**Text segment:**
Monday, February 23. 2009 at 10:45 AM EST 1 comment
Broadband video fortunes appear stalled between the economic malaise and the paradigm shifts to digital. Everyone wants a piece of the booming digital video action, but the best minds do not know how to fully monetize it, or how to make it ubiquitous or palatable to mobile screens.
Despite legal, technical, and creative tangles, streaming Web video is filling the pressing demand for moving images on the iPhone, PC, and BlackBerry. Options are as new as 90-second Flickr video sharing and
Netflix Inc. ’s instant all-you-can-watch home movies and as long-running as eyewitness news from smartphone cameras posted to CNN.com.
It will take a global media village -- and all its content, hardware, software, and algorithmic tribes -- to discover and mine digital video’s full potential. Here are five factors shaping its future.
Video revalued
Emerging forms of advertising, e-commerce, pay-for-play, and interactive connections to target consumers will redefine video values. New video forms will be specific to devices, individual needs, and affinity group uses. Today’s broadband is limited by service, software, and site capacity, which enterprise players are learning to navigate.
NBC Universal 's decision to stream programs directly to Apple’s iPhone without iTunes is how the Internet bypass messes with commerce, digital rights management, and other nagging issues amid the latest turf wars between the likes of
Hulu LLC and CBS Corp. (NYSE: CBS)’s TV.com. As access, transfer, and storage become more efficient and inexpensive, the value of video shifts from distribution to user relevance. The popularity of personal blogs and tweets point to the power of individual interests as a catalyst for creating and monetizing enterprising niche, community, and location-based content.

**Work instruction:** Please return, word for word, the part of the web video article that opens with the words containing "Video revalued" and closes with "learning to navigate.". The entries that come next are drawn from a separate source.

**Exercise data:**
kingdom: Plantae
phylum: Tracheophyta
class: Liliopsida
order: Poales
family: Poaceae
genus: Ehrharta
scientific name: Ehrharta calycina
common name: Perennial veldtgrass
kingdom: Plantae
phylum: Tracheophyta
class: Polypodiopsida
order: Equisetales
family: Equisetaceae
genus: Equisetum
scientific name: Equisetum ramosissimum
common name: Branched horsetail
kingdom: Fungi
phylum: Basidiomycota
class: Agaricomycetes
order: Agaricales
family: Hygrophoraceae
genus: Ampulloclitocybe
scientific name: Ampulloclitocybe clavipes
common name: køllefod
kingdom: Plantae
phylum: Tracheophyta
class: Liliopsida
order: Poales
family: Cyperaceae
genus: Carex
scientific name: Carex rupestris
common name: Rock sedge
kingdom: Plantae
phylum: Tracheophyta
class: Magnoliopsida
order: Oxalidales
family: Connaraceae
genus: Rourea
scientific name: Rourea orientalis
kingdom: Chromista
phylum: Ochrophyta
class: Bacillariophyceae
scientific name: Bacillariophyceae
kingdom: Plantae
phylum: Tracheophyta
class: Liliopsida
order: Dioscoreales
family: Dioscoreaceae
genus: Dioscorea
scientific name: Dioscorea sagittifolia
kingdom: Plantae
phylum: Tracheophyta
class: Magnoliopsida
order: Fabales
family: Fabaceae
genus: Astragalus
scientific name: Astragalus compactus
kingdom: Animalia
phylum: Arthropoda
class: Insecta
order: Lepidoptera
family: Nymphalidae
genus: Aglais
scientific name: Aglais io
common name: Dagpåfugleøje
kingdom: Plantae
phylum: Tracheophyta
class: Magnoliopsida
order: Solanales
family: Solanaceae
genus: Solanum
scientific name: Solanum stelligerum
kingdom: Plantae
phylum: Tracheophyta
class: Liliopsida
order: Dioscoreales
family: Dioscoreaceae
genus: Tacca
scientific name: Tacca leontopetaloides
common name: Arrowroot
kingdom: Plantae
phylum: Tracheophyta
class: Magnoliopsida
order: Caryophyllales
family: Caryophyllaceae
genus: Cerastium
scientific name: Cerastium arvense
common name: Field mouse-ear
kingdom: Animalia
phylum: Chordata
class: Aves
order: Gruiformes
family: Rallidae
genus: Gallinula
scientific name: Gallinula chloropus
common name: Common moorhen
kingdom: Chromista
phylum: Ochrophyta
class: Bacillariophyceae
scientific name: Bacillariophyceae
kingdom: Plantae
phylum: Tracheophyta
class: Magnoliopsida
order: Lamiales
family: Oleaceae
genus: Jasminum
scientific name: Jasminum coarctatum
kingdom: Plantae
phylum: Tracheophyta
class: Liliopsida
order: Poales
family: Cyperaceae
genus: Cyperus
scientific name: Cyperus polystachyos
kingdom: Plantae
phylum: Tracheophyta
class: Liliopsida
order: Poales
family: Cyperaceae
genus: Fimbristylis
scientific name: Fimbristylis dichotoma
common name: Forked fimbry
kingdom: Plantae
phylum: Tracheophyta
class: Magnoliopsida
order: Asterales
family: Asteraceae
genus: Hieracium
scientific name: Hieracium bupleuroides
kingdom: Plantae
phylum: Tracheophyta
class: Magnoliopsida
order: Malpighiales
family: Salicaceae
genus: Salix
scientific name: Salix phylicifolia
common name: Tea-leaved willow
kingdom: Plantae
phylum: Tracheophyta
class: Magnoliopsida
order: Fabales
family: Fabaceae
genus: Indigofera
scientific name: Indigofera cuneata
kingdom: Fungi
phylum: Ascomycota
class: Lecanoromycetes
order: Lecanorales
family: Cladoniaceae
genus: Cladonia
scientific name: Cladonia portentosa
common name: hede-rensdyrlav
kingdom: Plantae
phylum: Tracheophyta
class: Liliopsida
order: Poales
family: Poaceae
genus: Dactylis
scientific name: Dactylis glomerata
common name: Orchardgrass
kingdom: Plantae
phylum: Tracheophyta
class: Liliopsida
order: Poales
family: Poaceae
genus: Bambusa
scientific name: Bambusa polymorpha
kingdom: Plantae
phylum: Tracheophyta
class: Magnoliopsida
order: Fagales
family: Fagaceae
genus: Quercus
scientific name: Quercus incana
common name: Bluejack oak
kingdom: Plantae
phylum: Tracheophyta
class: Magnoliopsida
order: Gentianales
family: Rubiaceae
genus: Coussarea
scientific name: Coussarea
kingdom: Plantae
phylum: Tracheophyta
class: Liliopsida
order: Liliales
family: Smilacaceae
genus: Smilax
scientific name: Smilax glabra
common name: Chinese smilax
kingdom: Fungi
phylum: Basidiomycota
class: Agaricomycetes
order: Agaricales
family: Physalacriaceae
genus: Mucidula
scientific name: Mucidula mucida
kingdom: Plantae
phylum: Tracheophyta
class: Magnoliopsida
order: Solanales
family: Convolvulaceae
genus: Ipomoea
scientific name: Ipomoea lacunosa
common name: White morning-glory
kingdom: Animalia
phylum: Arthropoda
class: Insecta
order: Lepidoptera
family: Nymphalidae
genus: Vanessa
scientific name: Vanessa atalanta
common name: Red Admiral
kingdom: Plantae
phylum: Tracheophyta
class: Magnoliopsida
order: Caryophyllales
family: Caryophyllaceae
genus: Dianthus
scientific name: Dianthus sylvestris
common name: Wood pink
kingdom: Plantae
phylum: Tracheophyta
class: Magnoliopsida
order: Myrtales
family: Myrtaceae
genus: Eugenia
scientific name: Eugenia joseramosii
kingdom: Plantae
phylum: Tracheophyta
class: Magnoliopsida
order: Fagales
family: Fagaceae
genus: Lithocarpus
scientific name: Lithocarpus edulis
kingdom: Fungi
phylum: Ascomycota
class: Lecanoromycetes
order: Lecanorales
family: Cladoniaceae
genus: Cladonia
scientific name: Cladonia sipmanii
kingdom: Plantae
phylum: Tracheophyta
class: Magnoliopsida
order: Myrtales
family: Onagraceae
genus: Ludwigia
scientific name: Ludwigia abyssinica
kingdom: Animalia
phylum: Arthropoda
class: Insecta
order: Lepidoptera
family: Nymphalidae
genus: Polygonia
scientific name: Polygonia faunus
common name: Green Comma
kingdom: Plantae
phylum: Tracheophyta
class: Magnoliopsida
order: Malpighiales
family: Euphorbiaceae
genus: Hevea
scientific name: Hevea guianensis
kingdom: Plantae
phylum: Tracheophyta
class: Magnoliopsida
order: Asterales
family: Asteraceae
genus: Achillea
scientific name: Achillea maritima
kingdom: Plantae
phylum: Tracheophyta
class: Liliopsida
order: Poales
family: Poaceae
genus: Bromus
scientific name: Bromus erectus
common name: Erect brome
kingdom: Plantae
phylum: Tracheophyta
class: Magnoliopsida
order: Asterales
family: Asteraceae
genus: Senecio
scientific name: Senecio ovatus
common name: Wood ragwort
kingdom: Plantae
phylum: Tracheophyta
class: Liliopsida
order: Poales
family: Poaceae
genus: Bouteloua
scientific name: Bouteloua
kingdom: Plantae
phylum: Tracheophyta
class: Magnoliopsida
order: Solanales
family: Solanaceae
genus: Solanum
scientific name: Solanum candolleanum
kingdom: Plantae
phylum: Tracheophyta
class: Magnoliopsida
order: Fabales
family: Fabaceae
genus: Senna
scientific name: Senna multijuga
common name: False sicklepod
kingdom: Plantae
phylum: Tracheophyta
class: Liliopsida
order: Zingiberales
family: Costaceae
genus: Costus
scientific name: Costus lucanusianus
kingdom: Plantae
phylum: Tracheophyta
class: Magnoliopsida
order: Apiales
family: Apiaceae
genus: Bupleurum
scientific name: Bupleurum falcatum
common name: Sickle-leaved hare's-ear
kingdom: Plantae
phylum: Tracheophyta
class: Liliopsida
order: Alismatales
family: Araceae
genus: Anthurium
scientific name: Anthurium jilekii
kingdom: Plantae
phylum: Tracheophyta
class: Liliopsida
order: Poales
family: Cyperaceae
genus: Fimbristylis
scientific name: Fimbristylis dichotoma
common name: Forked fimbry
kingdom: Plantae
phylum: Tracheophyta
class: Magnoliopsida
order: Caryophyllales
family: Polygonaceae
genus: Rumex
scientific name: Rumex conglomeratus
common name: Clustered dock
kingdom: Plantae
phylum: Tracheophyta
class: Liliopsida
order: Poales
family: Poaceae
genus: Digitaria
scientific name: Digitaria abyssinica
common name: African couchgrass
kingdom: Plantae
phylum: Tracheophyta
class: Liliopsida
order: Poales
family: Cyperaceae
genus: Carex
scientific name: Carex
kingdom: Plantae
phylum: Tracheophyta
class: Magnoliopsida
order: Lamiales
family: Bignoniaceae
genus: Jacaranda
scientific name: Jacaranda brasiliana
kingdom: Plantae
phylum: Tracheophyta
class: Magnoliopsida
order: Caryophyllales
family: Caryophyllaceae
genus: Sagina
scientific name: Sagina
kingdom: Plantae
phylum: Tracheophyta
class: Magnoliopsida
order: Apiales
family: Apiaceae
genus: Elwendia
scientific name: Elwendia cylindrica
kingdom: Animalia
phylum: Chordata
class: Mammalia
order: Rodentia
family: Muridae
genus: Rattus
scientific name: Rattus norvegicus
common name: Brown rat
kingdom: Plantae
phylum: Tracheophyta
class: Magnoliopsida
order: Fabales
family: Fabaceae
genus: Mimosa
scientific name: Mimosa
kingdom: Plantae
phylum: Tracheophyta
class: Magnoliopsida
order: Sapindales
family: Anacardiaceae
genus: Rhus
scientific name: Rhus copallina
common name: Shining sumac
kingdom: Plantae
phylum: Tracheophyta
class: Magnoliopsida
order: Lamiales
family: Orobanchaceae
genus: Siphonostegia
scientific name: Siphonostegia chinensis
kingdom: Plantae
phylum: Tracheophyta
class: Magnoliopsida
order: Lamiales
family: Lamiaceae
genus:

**Answer for the task:**
Video revalued
Emerging forms of advertising, e-commerce, pay-for-play, and interactive connections to target consumers will redefine video values. New video forms will be specific to devices, individual needs, and affinity group uses. Today’s broadband is limited by service, software, and site capacity, which enterprise players are learning to navigate.